- Your task
Will you write out the data exactly, excluding every picture?

[[ Data provided, beginning ]]

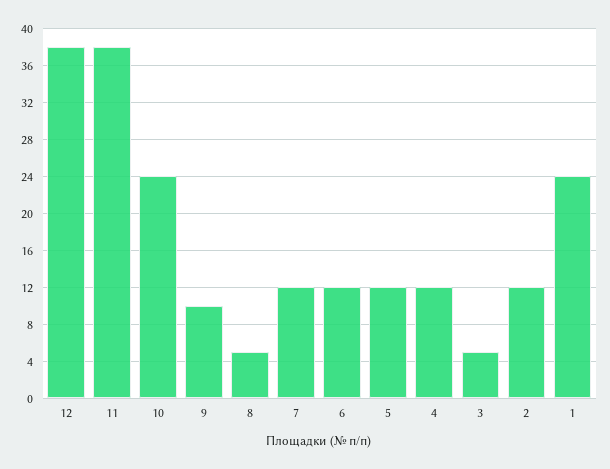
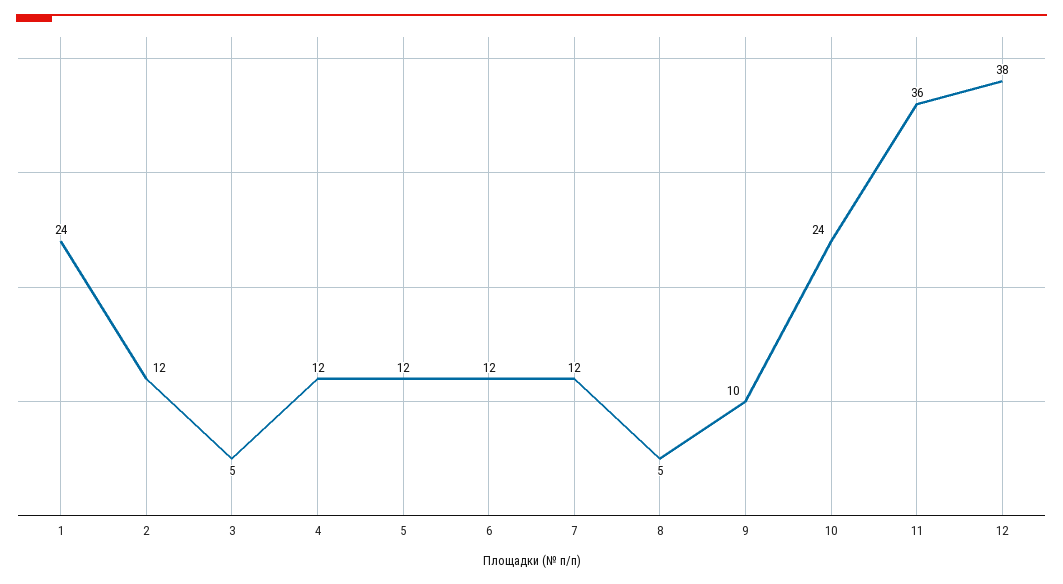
  {
    "12": 38,
-   "11": 38,
+   "11": 36,
    "10": 24,
    "9": 10,
    "8": 5,
    "7": 12,
    "6": 12,
    "5": 12,
    "4": 12,
    "3": 5,
    "2": 12,
    "1": 24
  }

[[ Data provided, end ]]

- Reply
  {
    "12": 38,
-   "11": 38,
+   "11": 36,
    "10": 24,
    "9": 10,
    "8": 5,
    "7": 12,
    "6": 12,
    "5": 12,
    "4": 12,
    "3": 5,
    "2": 12,
    "1": 24
  }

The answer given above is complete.